The neighbourhood of Pleasantville in St. John's, Newfoundland and Labrador is located in the east end of the city, directly north of the downtown. The neighbourhood extends from the north side of Quidi Vidi Lake northward to Newfoundland Drive, and is largely made up of apartment blocks.

A cricket field near Quidi Vidi Lake in Pleasantville served as a military training camp for the Blue Puttees of the Newfoundland Regiment during the month of September 1914, before troops left St. John's on the SS Florizel. In addition, the men practiced skirmishes in an area just east of Quidi Vidi, known as White Hills.

Pleasantville is home to a reserve base of the Canadian Forces and the Country Ribbon meat processing plant, as well as the former site of the Janeway Children's Hospital, now demolished. It includes Bally Haly Country Club.

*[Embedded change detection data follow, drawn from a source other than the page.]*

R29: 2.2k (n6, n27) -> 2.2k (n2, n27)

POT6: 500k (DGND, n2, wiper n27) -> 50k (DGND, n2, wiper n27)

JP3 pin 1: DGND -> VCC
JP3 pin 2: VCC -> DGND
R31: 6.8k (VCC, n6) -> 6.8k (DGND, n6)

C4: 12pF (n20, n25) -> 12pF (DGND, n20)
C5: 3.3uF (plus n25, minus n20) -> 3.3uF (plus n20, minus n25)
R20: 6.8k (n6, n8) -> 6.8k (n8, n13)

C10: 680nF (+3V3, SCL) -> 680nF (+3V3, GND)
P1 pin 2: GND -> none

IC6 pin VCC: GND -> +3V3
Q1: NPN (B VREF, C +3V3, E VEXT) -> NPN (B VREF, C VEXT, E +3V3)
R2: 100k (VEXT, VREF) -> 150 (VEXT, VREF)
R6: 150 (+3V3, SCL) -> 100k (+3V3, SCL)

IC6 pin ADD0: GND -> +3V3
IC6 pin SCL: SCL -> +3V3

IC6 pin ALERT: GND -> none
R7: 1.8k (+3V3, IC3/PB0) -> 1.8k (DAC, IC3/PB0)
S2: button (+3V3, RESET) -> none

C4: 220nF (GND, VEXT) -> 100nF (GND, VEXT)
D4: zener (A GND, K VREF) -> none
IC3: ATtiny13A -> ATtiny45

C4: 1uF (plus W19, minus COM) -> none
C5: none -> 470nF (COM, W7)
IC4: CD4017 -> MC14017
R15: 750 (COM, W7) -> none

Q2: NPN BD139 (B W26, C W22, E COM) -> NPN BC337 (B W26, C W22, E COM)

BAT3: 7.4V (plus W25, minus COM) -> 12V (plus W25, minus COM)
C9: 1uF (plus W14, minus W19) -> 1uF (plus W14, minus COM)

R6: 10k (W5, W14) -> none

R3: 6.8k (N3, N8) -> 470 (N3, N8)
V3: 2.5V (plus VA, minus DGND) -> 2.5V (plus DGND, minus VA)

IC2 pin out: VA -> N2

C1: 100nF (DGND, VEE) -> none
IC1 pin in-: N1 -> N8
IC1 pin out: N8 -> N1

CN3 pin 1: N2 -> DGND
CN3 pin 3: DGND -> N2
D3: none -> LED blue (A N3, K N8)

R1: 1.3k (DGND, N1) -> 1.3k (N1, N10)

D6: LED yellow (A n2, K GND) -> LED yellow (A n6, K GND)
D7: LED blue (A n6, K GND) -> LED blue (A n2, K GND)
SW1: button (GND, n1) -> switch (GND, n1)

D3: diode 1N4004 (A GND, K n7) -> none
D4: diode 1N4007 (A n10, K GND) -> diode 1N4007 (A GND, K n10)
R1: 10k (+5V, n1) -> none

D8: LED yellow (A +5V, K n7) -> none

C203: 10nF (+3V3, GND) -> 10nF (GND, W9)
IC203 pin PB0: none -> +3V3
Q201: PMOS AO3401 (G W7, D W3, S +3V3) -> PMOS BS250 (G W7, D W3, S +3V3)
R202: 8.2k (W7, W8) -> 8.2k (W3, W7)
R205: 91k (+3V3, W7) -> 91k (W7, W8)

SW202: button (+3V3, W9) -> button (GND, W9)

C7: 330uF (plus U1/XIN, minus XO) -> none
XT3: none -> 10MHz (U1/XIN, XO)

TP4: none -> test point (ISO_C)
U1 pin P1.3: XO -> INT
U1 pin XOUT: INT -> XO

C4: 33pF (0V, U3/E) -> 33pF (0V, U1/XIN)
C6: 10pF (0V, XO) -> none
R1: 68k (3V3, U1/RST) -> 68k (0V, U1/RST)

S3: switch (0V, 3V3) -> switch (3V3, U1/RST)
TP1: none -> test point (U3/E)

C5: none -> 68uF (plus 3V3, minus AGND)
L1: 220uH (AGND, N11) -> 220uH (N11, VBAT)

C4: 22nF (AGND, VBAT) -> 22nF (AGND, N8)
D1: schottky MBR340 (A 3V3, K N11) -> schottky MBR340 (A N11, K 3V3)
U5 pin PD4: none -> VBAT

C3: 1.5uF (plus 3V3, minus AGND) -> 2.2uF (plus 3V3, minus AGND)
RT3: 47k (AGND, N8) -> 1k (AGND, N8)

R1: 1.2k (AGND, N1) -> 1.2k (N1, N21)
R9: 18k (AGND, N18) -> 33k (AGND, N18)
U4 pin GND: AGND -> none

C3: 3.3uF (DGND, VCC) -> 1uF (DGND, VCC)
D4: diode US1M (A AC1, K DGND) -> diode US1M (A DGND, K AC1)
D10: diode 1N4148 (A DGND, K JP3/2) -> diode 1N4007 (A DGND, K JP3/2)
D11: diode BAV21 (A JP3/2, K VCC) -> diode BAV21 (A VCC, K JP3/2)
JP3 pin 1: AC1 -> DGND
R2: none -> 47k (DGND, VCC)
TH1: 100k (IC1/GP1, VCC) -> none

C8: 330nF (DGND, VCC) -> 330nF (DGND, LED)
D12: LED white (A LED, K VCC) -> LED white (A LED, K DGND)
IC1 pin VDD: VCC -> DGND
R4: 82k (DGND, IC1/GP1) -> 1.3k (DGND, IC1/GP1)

Most of the area was developed by the United States Military in 1941 and is the former site of Fort Pepperrell, later Pepperrell Air Force Base. The base closed in 1960, and in 1961 the land was transferred to the Canadian Government for use by the Department of National Defence. Many of the buildings the US Military constructed in the area have since been either demolished or turned into government offices or residential units. The former American junior and senior high school building, initially opened for the 1956-57 school year, has been converted into condominiums. Pleasantville is now being redeveloped by Canada Lands Company (CLC) into a residential neighbourhood.

==Redevelopment==
In 2006, Canada Lands Company, a federal Crown corporation, acquired the federal government's portion of the land with the plan to redevelop the area into a residential neighbourhood. After public consultations CLC applied to the city to construct 958 residential units and 5800 sq. m of commercial space. The residential units will include single family homes, townhouses, duplexes, multi-story units and an assisted living complex. The development also included a $101 million upgrade to the Canadian Forces Station which is located onside of the residential development. The city council approved the proposal in 2009, and progress began in 2010 on the redevelopment. As of August 2012, construction includes the new Department of National Defense building, a new luxury apartment building, and a variety of condominiums.